• [Try it]: Can you write out the text of these rows again, substituting "Geschäftszeiten" for every "Öffnungszeiten" and leaving everything else unchanged? Leave the pictures out of your answer.

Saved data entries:
Segment Open

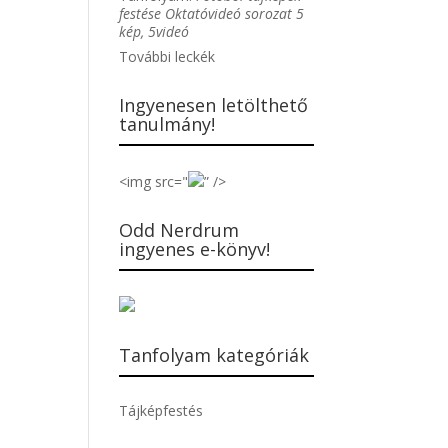
festése Oktatóvideó sorozat 5
kép, 5videó
További leckék
Ingyenesen letölthető
tanulmány!
<img src="
” />
Odd Nerdrum
ingyenes e-könyv!
Tanfolyam kategóriák
Tájképfestés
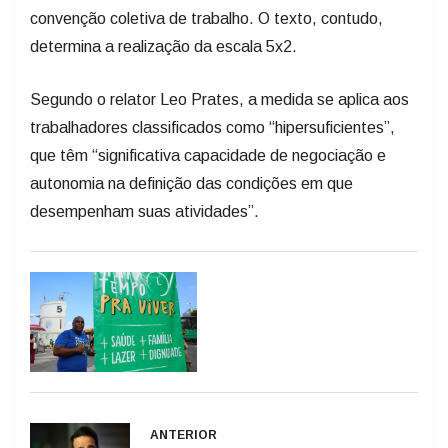
convenção coletiva de trabalho. O texto, contudo,
determina a realização da escala 5x2.
Segundo o relator Leo Prates, a medida se aplica aos
trabalhadores classificados como “hipersuficientes”,
que têm “significativa capacidade de negociação e
autonomia na definição das condições em que
desempenham suas atividades”.
ANTERIOR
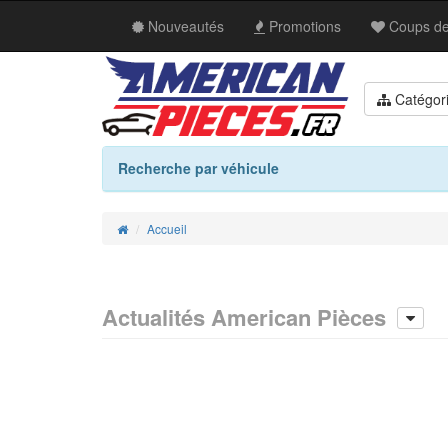
Nouveautés
Promo
tion
s
Coups de
Catégor
Recherche par véhicule
Accueil
Home
Actualités
American Pièces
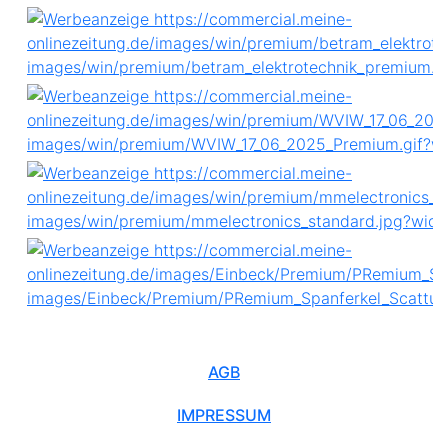
AGB
IMPRESSUM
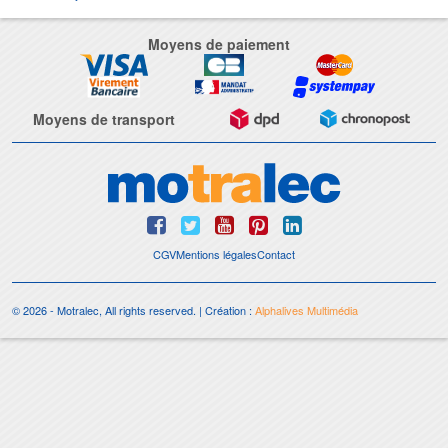
Moyens de paiement
Moyens de transport
CGV
Mentions légales
Contact
© 2026 - Motralec, All rights reserved. | Création :
Alphalives Multimédia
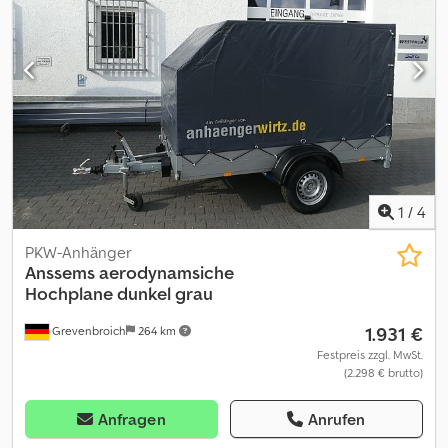
2000KG AKTION Tieflader offener Kasten GTT 2000
301x151x30cm Tandem Tieflader Fahrgestell gebremst mit V
Deichsel durchgehend, Alubordwände eloxiert, Spriegel Stahl mit
Plane ( aero) für Innenhöhe 150cm lose zur Selbstmontage, Sieke
für Zurrösen innen und aussen, Zurrösen aussen feststehend,
moderne 12V Beleuchtung Stecker 13 Pol., Stützrad..... viele
Varianten sofort verfügbar Verkauf telefonisch oder mit Termin
vor Ort zu unseren Öffnungszeiten Öffnungszeiten Verkauf : MO.
- FR. 08. 00 - 12. 30 UHR & 14. 00 - 18. 00 UHR oder rund um die Uhr
über unseren Onlineshop auf trailershop de Inhalt und Bilder
1
/
4
unterliegen dem Urheberrecht - Logos Markenschutz 07/26
PKW-Anhänger
Anssems
aerodynamsiche
Hochplane dunkel grau
1.931 €
Grevenbroich
264 km
Festpreis zzgl. MwSt.
(2.298 € brutto)
Anfragen
Anrufen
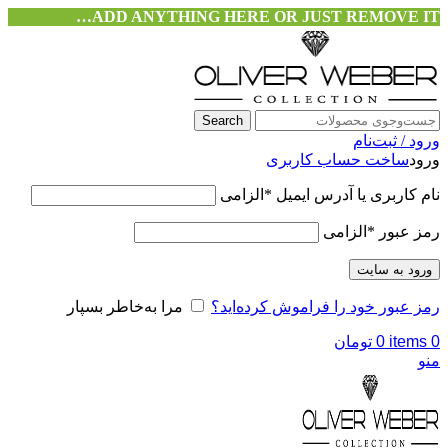
ADD ANYTHING HERE OR JUST REMOVE IT…
Search
ورود / ثبت‌نام
ورود
ساخت حساب کاربری
نام کاربری یا آدرس ایمیل
*
الزامی
رمز عبور
*
الزامی
ورود به سایت
رمز عبور خود را فراموش کرده‌اید؟
مرا به‌خاطر بسپار
0
items
0
تومان
منو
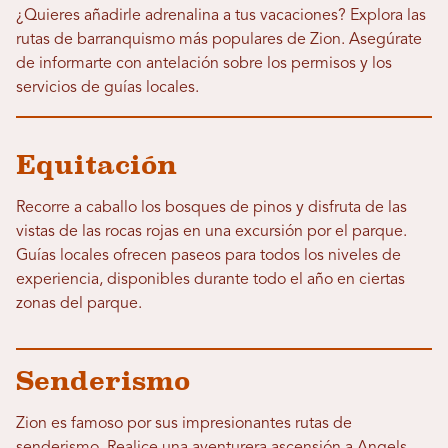
¿Quieres añadirle adrenalina a tus vacaciones? Explora las
rutas de barranquismo más populares de Zion. Asegúrate
de informarte con antelación sobre los permisos y los
servicios de guías locales.
Equitación
Recorre a caballo los bosques de pinos y disfruta de las
vistas de las rocas rojas en una excursión por el parque.
Guías locales ofrecen paseos para todos los niveles de
experiencia, disponibles durante todo el año en ciertas
zonas del parque.
Senderismo
Zion es famoso por sus impresionantes rutas de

Segment Closed

• [Exercise answer]:
festése Oktatóvideó sorozat 5
kép, 5videó
További leckék
Ingyenesen letölthető
tanulmány!
<img src="
” />
Odd Nerdrum
ingyenes e-könyv!
Tanfolyam kategóriák
Tájképfestés
convenção coletiva de trabalho. O texto, contudo,
determina a realização da escala 5x2.
Segundo o relator Leo Prates, a medida se aplica aos
trabalhadores classificados como “hipersuficientes”,
que têm “significativa capacidade de negociação e
autonomia na definição das condições em que
desempenham suas atividades”.
ANTERIOR
Nouveautés
Promo
tion
s
Coups de
Catégor
Recherche par véhicule
Accueil
Home
Actualités
American Pièces
AGB
IMPRESSUM
Moyens de paiement
Moyens de transport
CGV
Mentions légales
Contact
© 2026 - Motralec, All rights reserved. | Création :
Alphalives Multimédia
2000KG AKTION Tieflader offener Kasten GTT 2000
301x151x30cm Tandem Tieflader Fahrgestell gebremst mit V
Deichsel durchgehend, Alubordwände eloxiert, Spriegel Stahl mit
Plane ( aero) für Innenhöhe 150cm lose zur Selbstmontage, Sieke
für Zurrösen innen und aussen, Zurrösen aussen feststehend,
moderne 12V Beleuchtung Stecker 13 Pol., Stützrad..... viele
Varianten sofort verfügbar Verkauf telefonisch oder mit Termin
vor Ort zu unseren Geschäftszeiten Geschäftszeiten Verkauf : MO.
- FR. 08. 00 - 12. 30 UHR & 14. 00 - 18. 00 UHR oder rund um die Uhr
über unseren Onlineshop auf trailershop de Inhalt und Bilder
1
/
4
unterliegen dem Urheberrecht - Logos Markenschutz 07/26
PKW-Anhänger
Anssems
aerodynamsiche
Hochplane dunkel grau
1.931 €
Grevenbroich
264 km
Festpreis zzgl. MwSt.
(2.298 € brutto)
Anfragen
Anrufen
ADD ANYTHING HERE OR JUST REMOVE IT…
Search
ورود / ثبت‌نام
ورود
ساخت حساب کاربری
نام کاربری یا آدرس ایمیل
*
الزامی
رمز عبور
*
الزامی
ورود به سایت
رمز عبور خود را فراموش کرده‌اید؟
مرا به‌خاطر بسپار
0
items
0
تومان
منو
¿Quieres añadirle adrenalina a tus vacaciones? Explora las
rutas de barranquismo más populares de Zion. Asegúrate
de informarte con antelación sobre los permisos y los
servicios de guías locales.
Equitación
Recorre a caballo los bosques de pinos y disfruta de las
vistas de las rocas rojas en una excursión por el parque.
Guías locales ofrecen paseos para todos los niveles de
experiencia, disponibles durante todo el año en ciertas
zonas del parque.
Senderismo
Zion es famoso por sus impresionantes rutas de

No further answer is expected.